[WORKING DATA Boundary: Start]

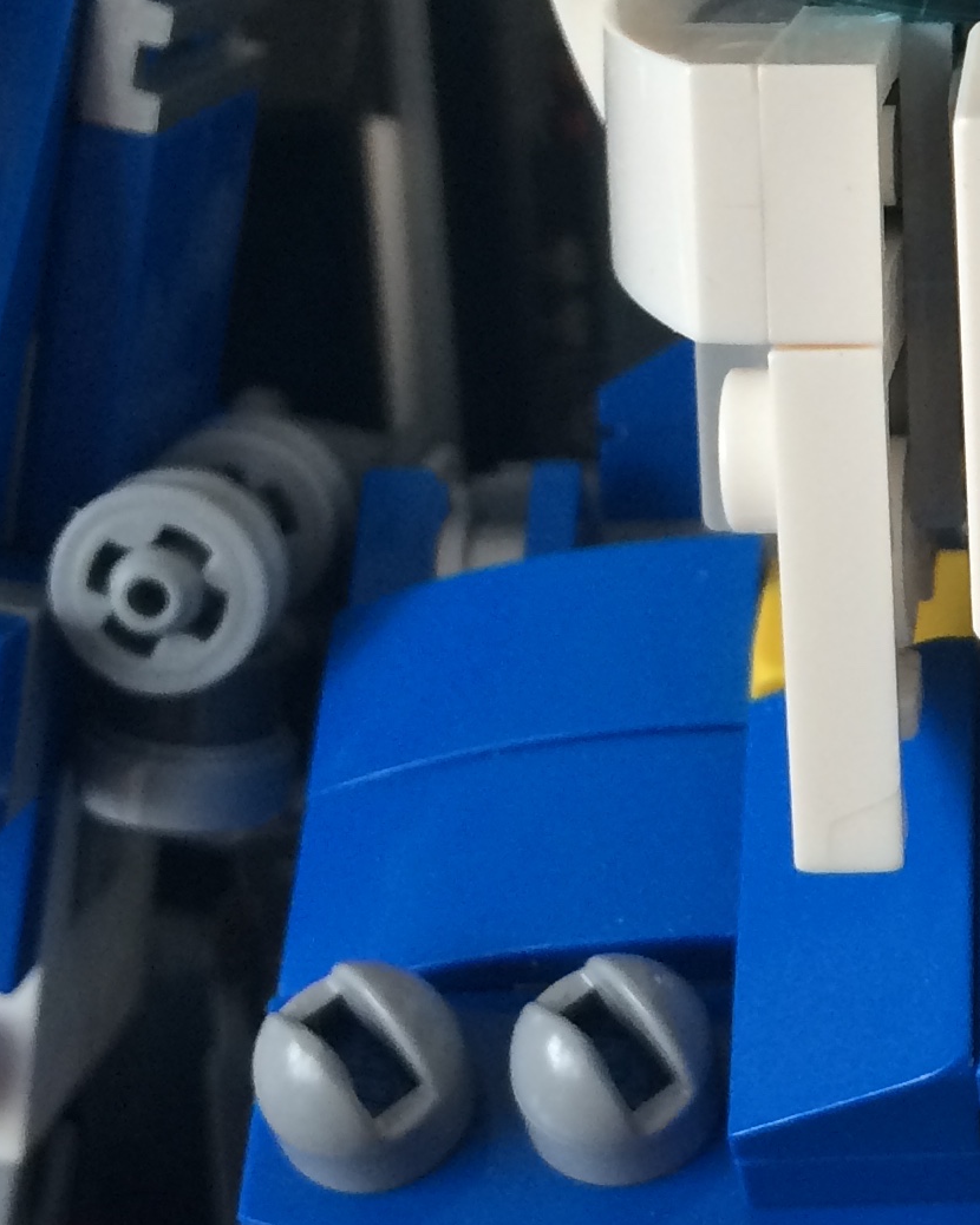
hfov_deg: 16.4
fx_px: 3228
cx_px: 1235
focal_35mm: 89
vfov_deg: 21.5
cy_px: 510
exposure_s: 1/33
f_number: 2.2
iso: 64
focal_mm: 4.15
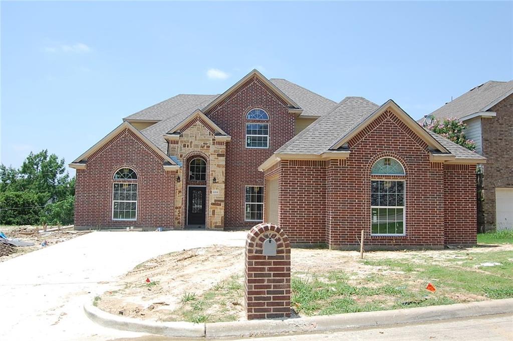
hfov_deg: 62.0
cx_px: 256
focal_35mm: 30
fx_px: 427
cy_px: 170
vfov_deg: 43.5
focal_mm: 20
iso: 200
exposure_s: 1/320
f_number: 9
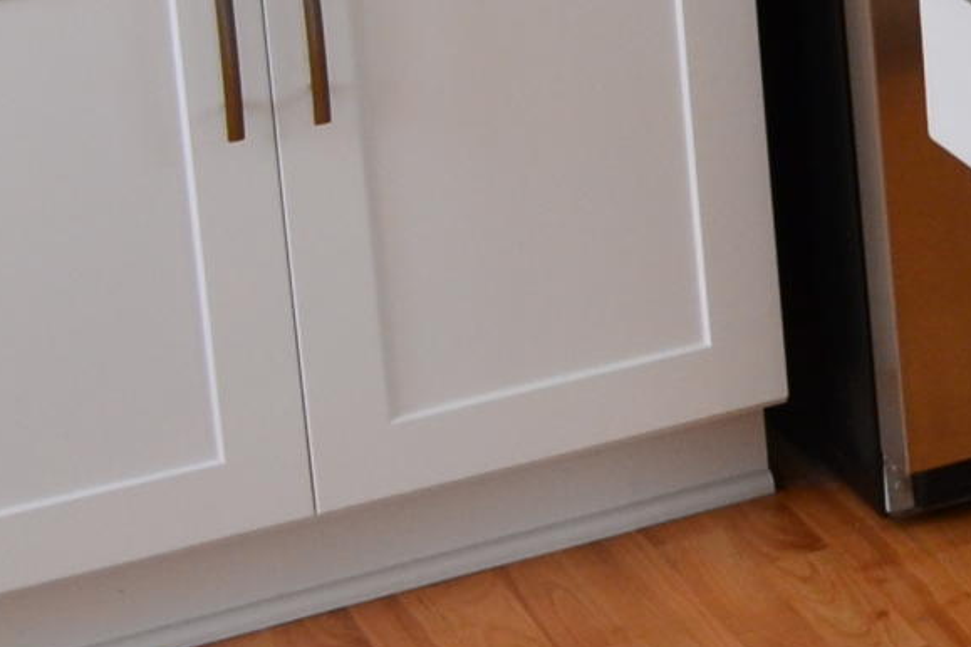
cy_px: -684
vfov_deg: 9.2
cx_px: 2370
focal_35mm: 140
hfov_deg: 11.8
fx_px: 3776
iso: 400
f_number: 7.1
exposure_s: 1/30
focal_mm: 18
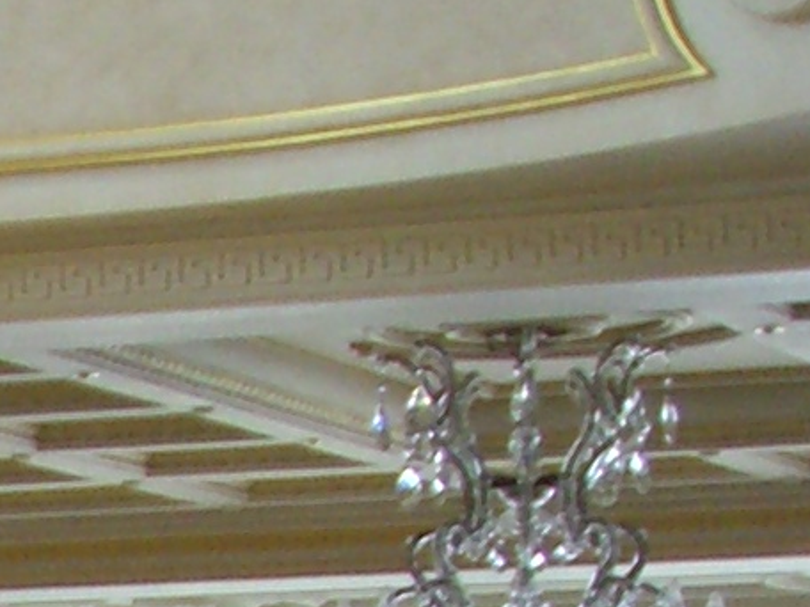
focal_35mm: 256
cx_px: -1378
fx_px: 5990
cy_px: 1729
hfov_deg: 7.1
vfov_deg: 5.5
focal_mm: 6.2
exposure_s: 1/100
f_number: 2.7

[WORKING DATA Boundary: End]

> _REQUEST_
Return every line of the records exactly as given, pictures excluded.

> _RESPONSE TO THIS EXERCISE_
hfov_deg: 16.4
fx_px: 3228
cx_px: 1235
focal_35mm: 89
vfov_deg: 21.5
cy_px: 510
exposure_s: 1/33
f_number: 2.2
iso: 64
focal_mm: 4.15
hfov_deg: 62.0
cx_px: 256
focal_35mm: 30
fx_px: 427
cy_px: 170
vfov_deg: 43.5
focal_mm: 20
iso: 200
exposure_s: 1/320
f_number: 9
cy_px: -684
vfov_deg: 9.2
cx_px: 2370
focal_35mm: 140
hfov_deg: 11.8
fx_px: 3776
iso: 400
f_number: 7.1
exposure_s: 1/30
focal_mm: 18
focal_35mm: 256
cx_px: -1378
fx_px: 5990
cy_px: 1729
hfov_deg: 7.1
vfov_deg: 5.5
focal_mm: 6.2
exposure_s: 1/100
f_number: 2.7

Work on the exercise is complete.